Promising contributions from the team include the development of a framework to assess green jobs potential in South Africa (Davidson et al., forthcoming). This involves both a bottom-up and top-down approach to measuring green jobs. The top-down approach involves classifying green employment as all employment in industries or sectors identified as green. The bottom-up approach involves identifying green employment through determining green occupations and estimating employment in those occupations. Green occupations are identified through their involvement in green tasks and whether they will be affected by the greening of the economy (OECD, 2023; Valero et al., 2021).

In the top-down approach, CO2 emissions data for South Africa is extracted from global input-output tables. The work then explores a downscaling approach to sub-national estimates, to produce measures of pollution intensity – measured as share of CO2 emissions by industry – and emissions intensity – measured as CO2 in tonnes / worker. In the bottom-up approach, green jobs are identified following the Occupational Information Network (O*NET)’s Green Economy Program of the United States Department of Labour’s classification of green occupations within the O*NET system. The team then develops the data crosswalks needed to identify these occupations in the South African Department of Higher Education’s Organising Framework of Occupations (OFO) and then StatsSA’s South African Standard Classification of Occupations (SASCO). Quarterly Labour Force Survey data is then used to calculate the number/share of workers in each green affected occupation type and industry, in a particular geography (Davidson et al., forthcoming).

The use of additional datasets is also explored, with the HSRC team using the Spatial Tax Panel data to calculate and map these outcome measures at sub-provincial levels. A next phase of the project will examine the skills profiles of these jobs, and what would be required to transition workers from polluting jobs and industries to greener ones.



Bhorat, H., Kupeta, T., Martin, L. and Steenkamp, F. (2024). Just Transition and the Labour Market in South Africa. Measuring Individual and Household Coal Economy Dependence. Cape Town: Development and Policy Research Unit, University of Cape Town. (DPRU Research Report, March 2024)

Davidson, K., Jana, A., Ryan, J., and De Lannoy, A. (forthcoming 2024). A framework to assess green jobs potential in South Africa. Cape Town: Southern Africa Labour and Development Research Unit, University of Cape Town. (SALDRU working paper)

Mudiriza, D., De Lannoy, A., Anda, D. (2024).

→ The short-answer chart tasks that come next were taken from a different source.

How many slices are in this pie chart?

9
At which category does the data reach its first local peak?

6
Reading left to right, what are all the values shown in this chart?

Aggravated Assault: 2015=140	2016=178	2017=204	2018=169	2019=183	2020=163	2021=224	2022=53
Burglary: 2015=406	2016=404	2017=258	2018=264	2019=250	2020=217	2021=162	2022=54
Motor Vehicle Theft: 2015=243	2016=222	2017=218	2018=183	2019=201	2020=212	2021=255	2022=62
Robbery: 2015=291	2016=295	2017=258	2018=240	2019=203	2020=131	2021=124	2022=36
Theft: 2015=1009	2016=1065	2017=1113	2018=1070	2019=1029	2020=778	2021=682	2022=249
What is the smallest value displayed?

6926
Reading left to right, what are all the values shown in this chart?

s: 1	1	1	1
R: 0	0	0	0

Youth and the just transition – a profile of young NEET in Mpumalanga. Cape Town: Southern Africa Labour and Development Research Unit, University of Cape Town. (SALDRU Working Paper Number 304)

OECD. (2023). Job Creation and Local Economic Development 2023: Bridging the Great Green Divide. Paris: OECD Publishing.

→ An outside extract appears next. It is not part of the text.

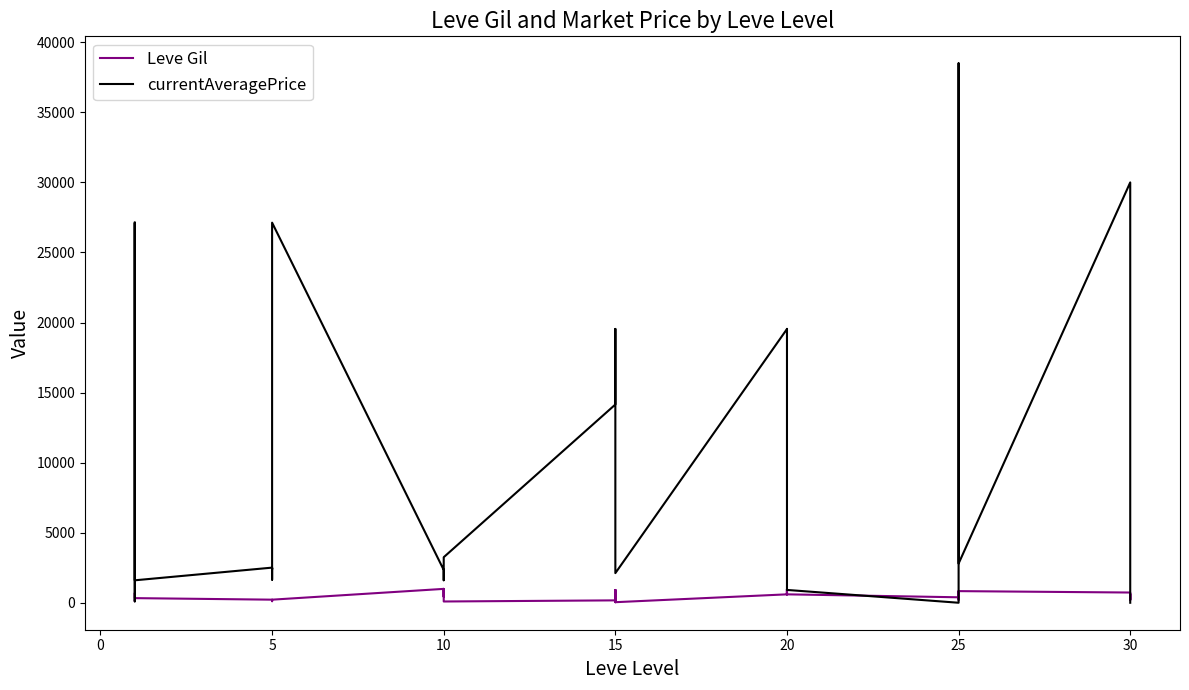

Which series has the largest total across all categories?

currentAveragePrice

The Presidency. (2022). South Africa’s Just Energy Transition Investment plan (Jet IP) for the Initial Period 2023 – 2027. The Presidency, Republic of South Africa.

Valero, A., Li J., Muller, S., Riom, C., Nguyen-Tien, V. and Draca, M. (2021). Are green jobs good jobs? How lessons from the experience to date can inform labour market transitions of the future. London: Grantham Research Institute on Climate Change and the Environment and Centre for Economic Performance, London School of Economics and Political Science.

[1] Million Tonnes of Carbon Dioxide Equivalent.